We rode through a couple cute little towns, some very industrial areas, and then the route curved down, right along the shore of the Rhine.
We were only about 15 km from the Hook of Holland but this is where the day would begin to feel like it would never, ever end. We rode and we rode and we rode and sometimes it seemed like we were getting farther and farther from the North Sea. Was that powerful wind blowing us backwards?! It sure felt like it!
On the left side we had the Rhine and on the right the industrial areas gave way to a long, beautiful park, green with grassy lawns and forested areas.
There were giant windmills, huge cranes, big smokestacks and of course big ships – all the things you would expect to see along the biggest port in Europe. For 40 years, Rotterdam was the busiest port in the world. In recent years Singapore and Shanghai and other ports have surpassed it in shipping volume.
We came upon a section of the river where there was a massive sand bar that formed a sort of “beach.” With the sun to the West, we could see trails of footprints snaking out across the sand.

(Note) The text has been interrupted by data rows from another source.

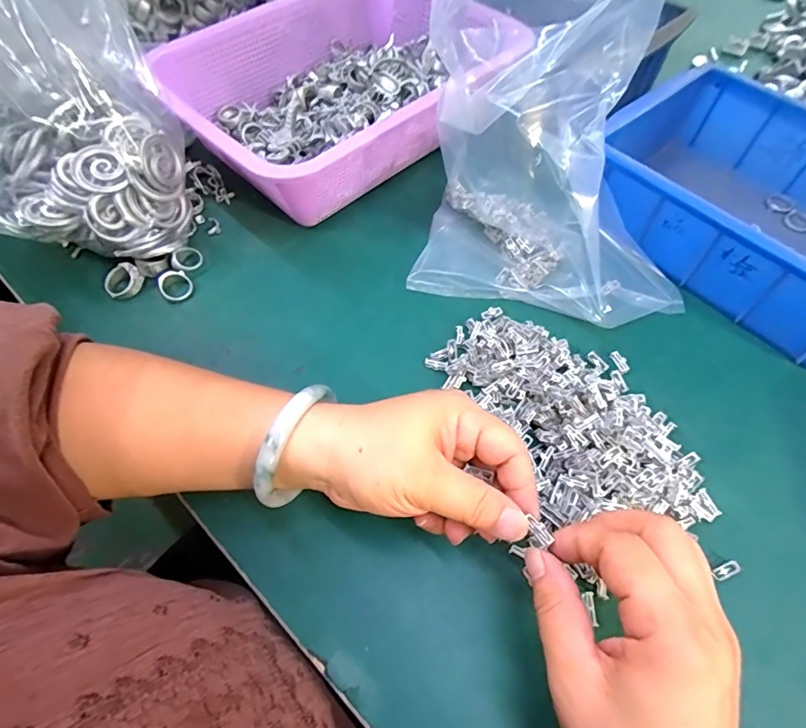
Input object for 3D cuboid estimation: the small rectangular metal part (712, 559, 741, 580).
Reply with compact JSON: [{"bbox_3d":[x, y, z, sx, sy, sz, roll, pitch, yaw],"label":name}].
[{"bbox_3d":[0.184,0.116,0.265,0.014,0.004,0.007,-23,62,-12],"label":"small rectangular metal part"}]

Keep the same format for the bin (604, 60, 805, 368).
[{"bbox_3d":[0.281,-0.127,0.368,0.172,0.067,0.234,-39,67,-19],"label":"bin"}]

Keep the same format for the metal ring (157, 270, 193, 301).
[{"bbox_3d":[-0.179,-0.061,0.370,0.027,0.008,0.027,6,69,-16],"label":"metal ring"}]

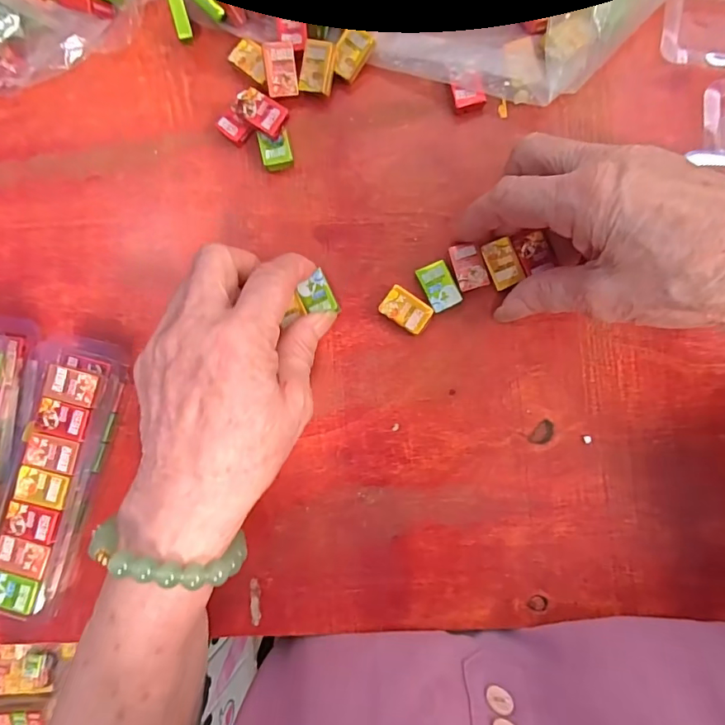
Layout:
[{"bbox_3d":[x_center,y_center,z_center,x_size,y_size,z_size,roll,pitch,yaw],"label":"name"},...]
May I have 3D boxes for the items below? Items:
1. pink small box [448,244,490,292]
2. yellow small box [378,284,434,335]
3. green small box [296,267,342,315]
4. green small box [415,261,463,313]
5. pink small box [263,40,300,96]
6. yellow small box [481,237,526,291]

It was enticing and we stopped for a few minutes so Jette could go down and explore.
As we approached the Hook of Holland, we came up onto the dykes and rode past large floodgates and water control facilities.
As we come into the Hook of Holland, we pass more sheep and some lighthouses.
We ride and ride and ride some more and finally catch a glimpse of the North Sea!
We ride for another ten minutes and suddenly we are surrounded by beautiful sand dunes and a winding network of bike paths (this is the Netherlands after all!).
Around and over some dunes and we see the North Sea and the beach!!!!!!!!!
Wet and happy, glowing with accomplishment, we rode back into Hook of Holland and found a hotel. The first B&B we tried was booked, but we found a room at the Grand Hotel.
After checking in and clowning around in our room, we walked to an Italian restaurant down the street for dinner.
We did it!
What a river. What a ride. What an experience… There is so much that we have seen, so much that we have learned, and so much that we have enjoyed on this journey.